4 Sessions Wednesdays, 7:00 pm EDT - 8:30 pm EDT April 9 to June 11, 2025
Online via Zoom
The ‘With Books’ option includes the titles required for this group at an additional 10% discount from our Bookstore.
Meeting Dates:
4/9, 4/30, 5/21, 6/11
Online via Zoom
Scholars of the U.S. South are often quick to contend that contemporary Black writers are necessarily responding to William Faulkner—an author frequently lauded as the singularly most important novelist to ever imagine the South. In service of this claim, they point to the way Black authors have embraced his experimental prose, Southern milieu, attention to the complex racial dynamics of region and nation, and his awareness of the complicated spatial politics of home (and away). But to what extent – if any – is this true? How have Black writers actually responded (or ignored) Faulkner’s vision of the South? Are Black writers working in Faulkner’s wake – or are they writing back (or beyond) his perception of the Mississippi world?

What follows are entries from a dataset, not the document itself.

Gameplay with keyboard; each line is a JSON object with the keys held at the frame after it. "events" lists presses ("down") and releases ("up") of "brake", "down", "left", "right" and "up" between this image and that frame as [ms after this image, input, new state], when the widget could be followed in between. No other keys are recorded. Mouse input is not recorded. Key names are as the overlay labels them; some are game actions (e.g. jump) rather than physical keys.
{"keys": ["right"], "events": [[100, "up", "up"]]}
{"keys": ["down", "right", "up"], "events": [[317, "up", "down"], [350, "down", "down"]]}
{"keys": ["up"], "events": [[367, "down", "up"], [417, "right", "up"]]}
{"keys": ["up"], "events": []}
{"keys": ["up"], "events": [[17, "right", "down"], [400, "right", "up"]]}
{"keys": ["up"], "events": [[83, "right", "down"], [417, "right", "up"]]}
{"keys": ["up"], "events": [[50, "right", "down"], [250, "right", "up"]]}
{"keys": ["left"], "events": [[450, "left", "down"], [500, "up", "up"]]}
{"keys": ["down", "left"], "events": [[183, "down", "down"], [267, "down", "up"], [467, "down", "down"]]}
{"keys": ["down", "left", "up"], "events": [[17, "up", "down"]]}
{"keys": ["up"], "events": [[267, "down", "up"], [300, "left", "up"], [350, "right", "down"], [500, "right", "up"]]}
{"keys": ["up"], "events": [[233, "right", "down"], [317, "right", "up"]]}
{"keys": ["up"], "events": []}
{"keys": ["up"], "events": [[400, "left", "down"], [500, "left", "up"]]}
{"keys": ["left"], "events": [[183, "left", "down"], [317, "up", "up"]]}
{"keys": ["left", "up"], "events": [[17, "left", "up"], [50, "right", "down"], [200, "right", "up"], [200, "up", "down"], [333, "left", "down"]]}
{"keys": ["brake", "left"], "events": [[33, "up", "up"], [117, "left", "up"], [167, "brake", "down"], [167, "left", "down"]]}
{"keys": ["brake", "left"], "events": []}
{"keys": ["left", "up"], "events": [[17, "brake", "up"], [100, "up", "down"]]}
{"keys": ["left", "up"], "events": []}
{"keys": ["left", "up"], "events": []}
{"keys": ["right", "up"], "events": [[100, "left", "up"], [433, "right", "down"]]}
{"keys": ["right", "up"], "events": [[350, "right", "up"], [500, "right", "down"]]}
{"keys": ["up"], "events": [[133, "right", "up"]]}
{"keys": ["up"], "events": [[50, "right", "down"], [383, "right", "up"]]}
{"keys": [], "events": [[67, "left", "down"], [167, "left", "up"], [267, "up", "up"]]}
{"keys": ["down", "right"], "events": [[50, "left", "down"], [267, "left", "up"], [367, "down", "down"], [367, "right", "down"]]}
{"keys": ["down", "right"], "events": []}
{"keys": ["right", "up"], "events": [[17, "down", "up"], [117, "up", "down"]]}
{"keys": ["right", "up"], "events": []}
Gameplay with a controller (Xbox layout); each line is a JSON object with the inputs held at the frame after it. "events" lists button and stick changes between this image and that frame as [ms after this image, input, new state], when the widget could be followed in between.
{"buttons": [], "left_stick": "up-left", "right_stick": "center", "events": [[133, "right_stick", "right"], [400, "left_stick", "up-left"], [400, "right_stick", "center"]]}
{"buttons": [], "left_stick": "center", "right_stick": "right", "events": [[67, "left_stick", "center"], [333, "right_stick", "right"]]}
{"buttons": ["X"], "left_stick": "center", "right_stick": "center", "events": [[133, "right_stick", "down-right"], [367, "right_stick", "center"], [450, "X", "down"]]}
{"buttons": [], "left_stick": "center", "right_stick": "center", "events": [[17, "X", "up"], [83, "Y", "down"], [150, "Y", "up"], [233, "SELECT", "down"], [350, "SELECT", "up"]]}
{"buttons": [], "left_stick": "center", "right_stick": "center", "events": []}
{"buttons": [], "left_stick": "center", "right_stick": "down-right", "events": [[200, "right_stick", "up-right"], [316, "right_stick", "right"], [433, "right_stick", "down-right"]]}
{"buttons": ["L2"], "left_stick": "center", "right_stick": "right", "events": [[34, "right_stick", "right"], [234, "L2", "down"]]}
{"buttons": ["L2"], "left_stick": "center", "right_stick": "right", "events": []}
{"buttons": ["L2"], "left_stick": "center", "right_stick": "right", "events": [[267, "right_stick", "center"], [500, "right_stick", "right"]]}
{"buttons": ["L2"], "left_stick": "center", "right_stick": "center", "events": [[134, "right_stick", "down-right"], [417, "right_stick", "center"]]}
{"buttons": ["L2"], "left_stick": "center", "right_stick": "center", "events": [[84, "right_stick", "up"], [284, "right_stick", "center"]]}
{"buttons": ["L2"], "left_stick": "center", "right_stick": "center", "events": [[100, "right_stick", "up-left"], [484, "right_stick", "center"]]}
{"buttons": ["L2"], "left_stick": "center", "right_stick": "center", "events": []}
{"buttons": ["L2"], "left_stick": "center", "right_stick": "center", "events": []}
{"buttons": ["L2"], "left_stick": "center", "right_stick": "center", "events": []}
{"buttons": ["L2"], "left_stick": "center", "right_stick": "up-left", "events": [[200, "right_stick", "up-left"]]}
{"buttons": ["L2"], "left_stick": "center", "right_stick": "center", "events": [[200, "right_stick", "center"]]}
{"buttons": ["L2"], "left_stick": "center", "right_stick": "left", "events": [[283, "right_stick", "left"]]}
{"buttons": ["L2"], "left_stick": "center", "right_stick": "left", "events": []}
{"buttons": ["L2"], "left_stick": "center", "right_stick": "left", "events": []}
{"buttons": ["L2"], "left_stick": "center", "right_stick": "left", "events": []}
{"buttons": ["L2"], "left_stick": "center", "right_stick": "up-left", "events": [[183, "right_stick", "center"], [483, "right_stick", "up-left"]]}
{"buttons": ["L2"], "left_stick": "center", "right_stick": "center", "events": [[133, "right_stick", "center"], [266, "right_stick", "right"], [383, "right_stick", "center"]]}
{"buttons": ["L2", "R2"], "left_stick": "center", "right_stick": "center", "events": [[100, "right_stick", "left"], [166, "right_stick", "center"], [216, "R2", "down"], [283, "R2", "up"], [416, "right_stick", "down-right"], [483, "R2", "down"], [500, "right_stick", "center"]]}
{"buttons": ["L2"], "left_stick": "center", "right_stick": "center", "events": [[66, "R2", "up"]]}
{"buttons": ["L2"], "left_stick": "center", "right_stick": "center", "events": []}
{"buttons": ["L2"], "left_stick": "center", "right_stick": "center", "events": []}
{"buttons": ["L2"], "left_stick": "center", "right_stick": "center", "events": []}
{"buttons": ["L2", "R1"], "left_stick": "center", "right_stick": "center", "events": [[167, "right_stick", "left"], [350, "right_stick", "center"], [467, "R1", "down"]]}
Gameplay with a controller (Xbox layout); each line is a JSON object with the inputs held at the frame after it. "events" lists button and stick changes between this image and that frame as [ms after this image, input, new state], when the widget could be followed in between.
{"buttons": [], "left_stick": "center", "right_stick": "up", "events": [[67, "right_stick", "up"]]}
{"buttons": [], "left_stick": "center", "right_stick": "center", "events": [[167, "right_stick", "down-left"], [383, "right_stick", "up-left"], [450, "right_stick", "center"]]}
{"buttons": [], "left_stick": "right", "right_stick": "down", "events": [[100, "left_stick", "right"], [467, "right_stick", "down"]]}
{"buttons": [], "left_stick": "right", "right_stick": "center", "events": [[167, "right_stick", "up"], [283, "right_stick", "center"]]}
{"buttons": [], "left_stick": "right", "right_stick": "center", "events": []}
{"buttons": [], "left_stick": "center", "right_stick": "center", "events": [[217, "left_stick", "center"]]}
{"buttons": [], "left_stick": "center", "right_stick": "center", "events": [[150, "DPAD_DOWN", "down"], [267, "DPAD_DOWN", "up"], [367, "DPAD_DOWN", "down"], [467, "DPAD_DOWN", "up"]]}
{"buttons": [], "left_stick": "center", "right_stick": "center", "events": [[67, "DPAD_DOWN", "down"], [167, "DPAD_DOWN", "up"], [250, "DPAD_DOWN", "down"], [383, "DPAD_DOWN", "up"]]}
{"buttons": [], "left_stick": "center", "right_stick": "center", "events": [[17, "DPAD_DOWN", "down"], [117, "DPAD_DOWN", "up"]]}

In this class we will begin with three Black women who write the South on their own terms—Toni Morrison, Octavia Butler, and Jesmyn Ward. We’ll first explore how these writers construct homeplace, belonging, and desire, how they imagine Black resistance and liberation, and how they confront the treachery and violence of enslavement for Black folk in general, and for Black women, in particular. We will read Faulkner last in order to examine how (or if) Morrison, Butler, and Ward are in dialogue with his vision of the South – and determine for ourselves how (or to what extent) these Black artists respond to Absalom, Absalom! by writing with, back or beyond him. This course will offer students an exploration of key theories in Black Studies and Southern Studies, and help us make sense of how these authors imagine the afterlife of slavery, fabulate and manipulate history (and reality), and imagine the Southern world as otherwise than it is.”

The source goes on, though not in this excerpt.